CHP’de 14 Mayıs ve 28 Mayıs seçimlerinden sonra başlayan “hizipler savaşı” tüm hızıyla ve alışıldık yöntemlerle devam ediyor. Genel Başkan Kemal Kılıçdaroğlu, hizip liderleriyle tek görüşüp gelecek mart ayında yapılacak yerel seçimlerden sonra genel başkanlığı bırakacağını ifade ederek, olağanüstü kurultay taleplerini önlemeye çalışıyor.
“Karadeniz hizibi” olarak adlandırılan İstanbul Büyükşehir Belediye Başkanı Ekrem İmamoğlu ve ekibi ise daha çok medya-sosyal medya üzerinden Genel Merkezi olağanüstü kongereye zorluyor. İmamoğlu ekibinin olağanüstü kongre için toplam 1200 delegenin en az 625’inden imza alması gerekiyor. Mevcut delege yapısıyla bu rakama ulaşmaları ise imkansız görünüyor.
Bu durumu bilen Kılıçdaroğlu ekibi, diğer hizipleri ikna ederek 2024 yerel seçimlerine kadar Genel Başkan Kemal Kılıçdaroğlu’nun yanında saf tutmaya çağırıyor. Fakat bu hamlenin şimdilik başarıya uluşma şansı zayıf görünüyor. Bunun en büyük nedeni ise milletvekili listelerinin oluşumunda hiziplerin devre dışı kalması.
Kılıçdaroğlu ve ekibinin izlediği bir başka yöntem de kongre sürecinin başlatarak, olağanüstü kongre taleplerinin önüne geçmek oldu. Şimdilik bu taktik başarıyla sürdürülüyor. Genel Merkez kurmayları aynı zamanda 7 bölge için kongeri sürecini yönetecek koordinatörler atama kararı aldı. Ancak, İmamoğlu ekibi koordinatörlük için isim önermedi.
İmamoğlu belediyelerde de çalışıyor
Ekrem İmamoğlu’nun başını çektiği “Karadeniz hizibi” CHP’li belediyelerde de çalışmalarına ağırlık verdi. Belediye başkanlarının Kılıçdaroğlu’nun istifası ve yönetimin değişmesi için ortak imzalı bir bildiri yayımlamasını planlayan İmamoğlu ekibinin ne kadar başarılı olacağını zaman gösterecek. Ancak, 2024 yerel seçimlerinde belediye başkan adaylarını Genel Başkan Kemal Kılıçdaroğlu’nun belirlemesine kesin gözüyle bakılıyor. Bu durumda, ancak bir daha aday gösterilmeyecek belediye başkanlarının İmamoğlu’nun yanında saf tutması bekleniyor.

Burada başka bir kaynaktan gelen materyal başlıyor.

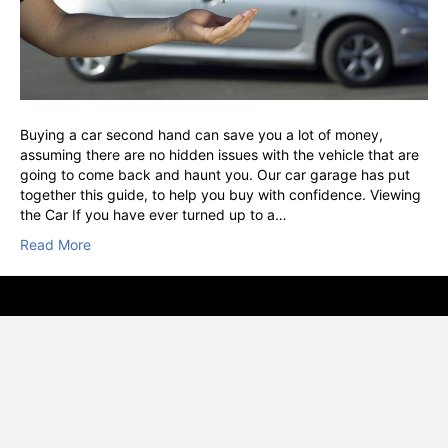
Buying a car second hand can save you a lot of money,
assuming there are no hidden issues with the vehicle that are
going to come back and haunt you. Our car garage has put
together this guide, to help you buy with confidence. Viewing
the Car If you have ever turned up to a…
Read More
© VSC, Vehicle Service Centre, Hounslow · RAC Approved · AA
Inspect & Certified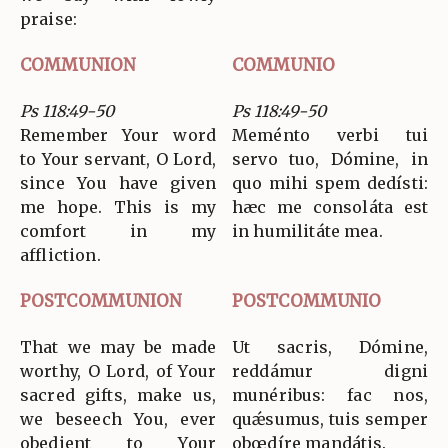
praise:
COMMUNION
COMMUNIO
Ps 118:49-50
Ps 118:49-50
Remember Your word
Meménto verbi tui
to Your servant, O Lord,
servo tuo, Dómine, in
since You have given
quo mihi spem dedísti:
me hope. This is my
hæc me consoláta est
comfort in my
in humilitáte mea.
affliction.
POSTCOMMUNION
POSTCOMMUNIO
That we may be made
Ut sacris, Dómine,
worthy, O Lord, of Your
reddámur digni
sacred gifts, make us,
munéribus: fac nos,
we beseech You, ever
quǽsumus, tuis semper
obedient to Your
obœdíre mandátis.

İmamoğlu’nun siyasi yasağına çözüm:Emanetçi Genel Başkan
Ekrem İmamoğlu’nun aldığı hapis cezasının istinaf ve Yargıtay’da onanması durumunda 2 yıl 7 ay siyaset yasağı gelecek. Bu durumda İmamoğlu’nun CHP Genel Başkanlığına aday olması mümkün değil. Ayrıca Belediyeler Kanunu hükümlerine göre de belediye başkanlığından istifa etmeden Genel Başkanlığa aday olamıyor. İddia o ki İmamoğlu, olası siyasi yasağı bitene kadar “vekil genel başkan” seçilmesini sağlayacak, yasağı sona erince olağanüstü kongre ile genel başkanlık makamına oturacak. Kişisel görüşüm, CHP’nin delege yapısıyla bu, gerçekleşmesi neredeyse imkansız bir plan.
Bu arada, CHP kurmaylarının bazılarına göre, “İstanbul’u kaybedeceğini anlayan İmamoğlu, pazarlık kozunu yükseltmek için genel başkanlık yarışına girdi.”

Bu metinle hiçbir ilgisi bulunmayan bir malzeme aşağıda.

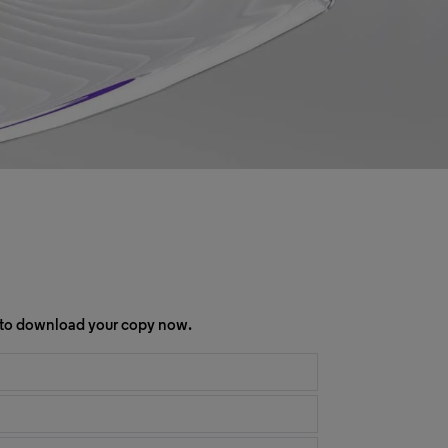
rm to download your copy now.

CHP’de şimdilik sessiz kalan diğer hizipler ise Kılıçdaroğlu’nun Genel Başkanlığı bırakmasını, Özgür Özel’in geçici başkanlığında kongreye gidilmesini öneriyor.
Genel başkanlık tartışmasını bitirip parti içi disiplini sağlamadan yerel seçimlere girecek bir CHP’nin 1994 yılından daha kötü bir yenilgi yaşaması kaçınılmaz görünüyor. 1989 yılında belediyelerin büyük bir bölümünü ele geçiren SHP, 1994 seçimlerinde elindeki belediyelerin büyük bir bölümünü Refah Partisi’ne kaptırmıştı.
Son cümle, CHP’de hala ipler Kemal Kılıçdaroğlu’nun elinde.